On 22/03/2020 18.42, Dr. Guido Dhondt wrote:
I am not sure what you mean by runtime requirements.
The only external packages required are ARPACK and SPOOLES. In fact, these packages are only used for structural mechanics calculations. For CFD (the test examples I talk about are CFD examples) I used dgmres from the SLATEC library. This routine is included in CalculiX.
I also made sure that no data files (input/output) are common to the examples.
The problems (nan) do not occur from the beginning. They occur after maybe 100 up to 200 iterations (at different numbers for each example).

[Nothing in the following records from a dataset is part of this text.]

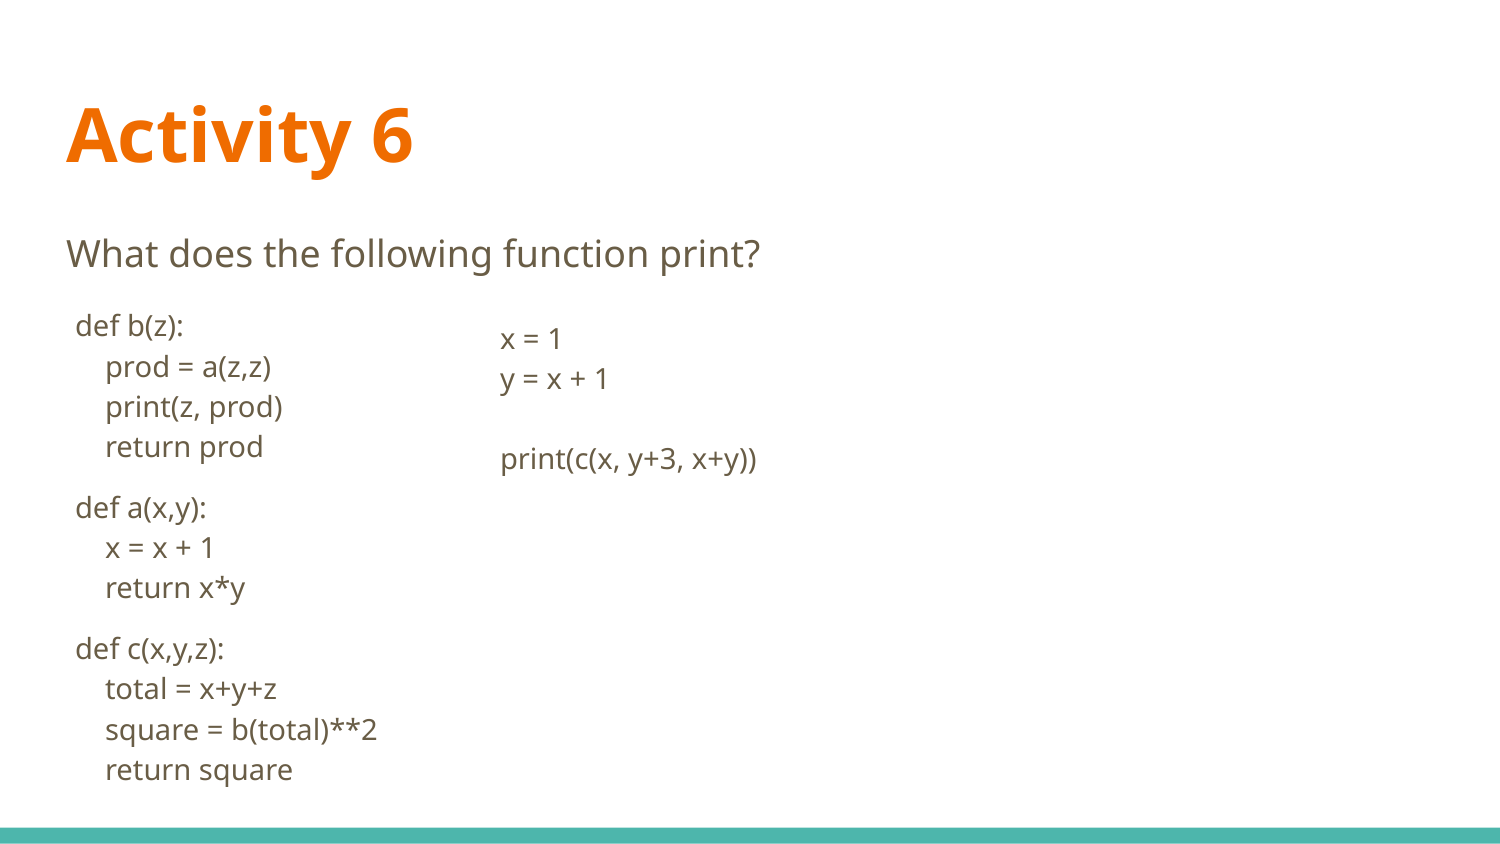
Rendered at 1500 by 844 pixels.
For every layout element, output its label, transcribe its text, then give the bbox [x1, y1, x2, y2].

list x = 1 y = x + 1 print(c(x, y+3, x+y)) [484, 299, 835, 792]
list What does the following function print? [51, 207, 785, 288]
list def b(z): prod = a(z,z) print(z, prod) return prod def a(x,y): x = x + 1 return x*y def c(x,y,z): total = x+y+z square = b(total)**2 return square [59, 287, 410, 779]
title Activity 6 [51, 72, 1449, 189]
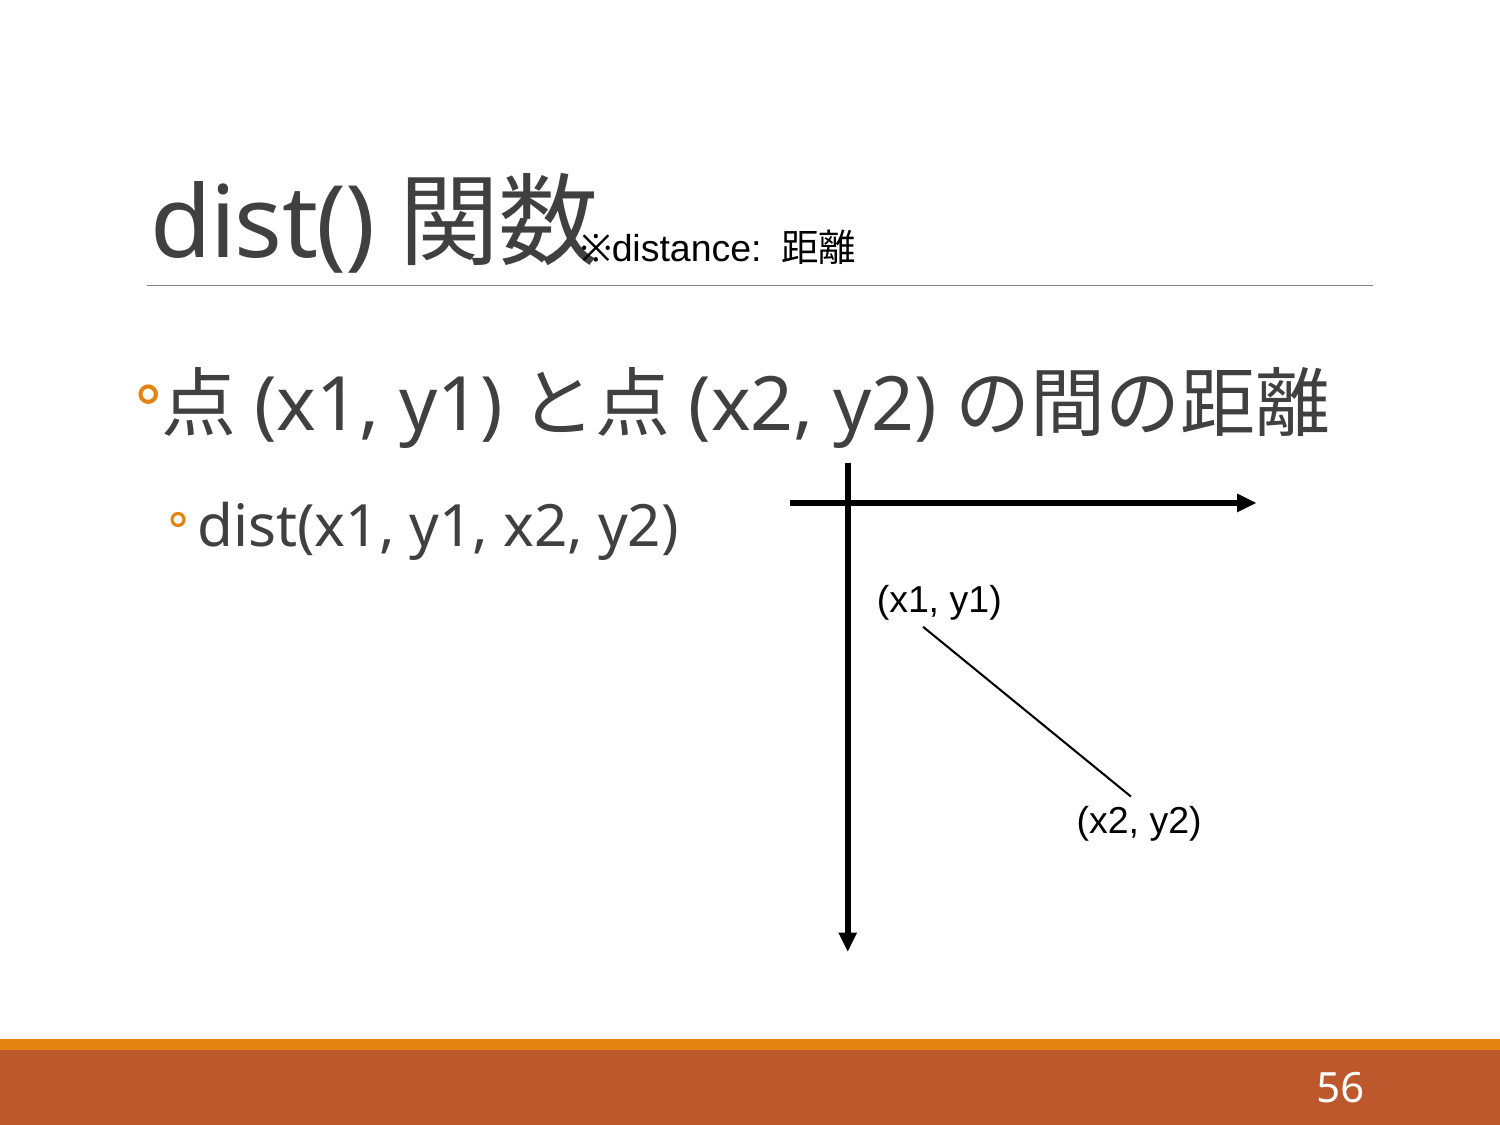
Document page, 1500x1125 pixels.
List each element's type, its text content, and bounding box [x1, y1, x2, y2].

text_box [789, 462, 1257, 952]
slide_number 56 [1218, 1059, 1380, 1120]
title dist()関数 [135, 47, 1373, 285]
text_box ※distance: 距離 [565, 216, 872, 277]
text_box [922, 626, 1132, 798]
list 点(x1, y1)と点(x2, y2)の間の距離 dist(x1, y1, x2, y2) [135, 302, 1373, 963]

That could indicate that the math is done using different size for floats. Maybe there is an operation somewhere that uses an automatic conversion (casting) to a lesser size (C does this without telling) and precision is lost. I think you said that the problem started when using CUDA. I know little about this, but I suppose that the GPU is one, not 12. I have no idea how it switches from one job to another, but it can not parellize. Maybe it is better to let it finish the current job, then switch to another. Maybe there is a problem here. All threads competing to use the single GPU, maybe it doesn't switch right. I'm guessing, I have never used a GPU. This moment I have a Ryzen processor that claims 12 cores, but I think it is really 6, doubled with whatitsname, hyper-threading? If your test is easy to setup and run, I could try. -- Cheers / Saludos, Carlos E. R. (from 15.1 x86_64 at Telcontar)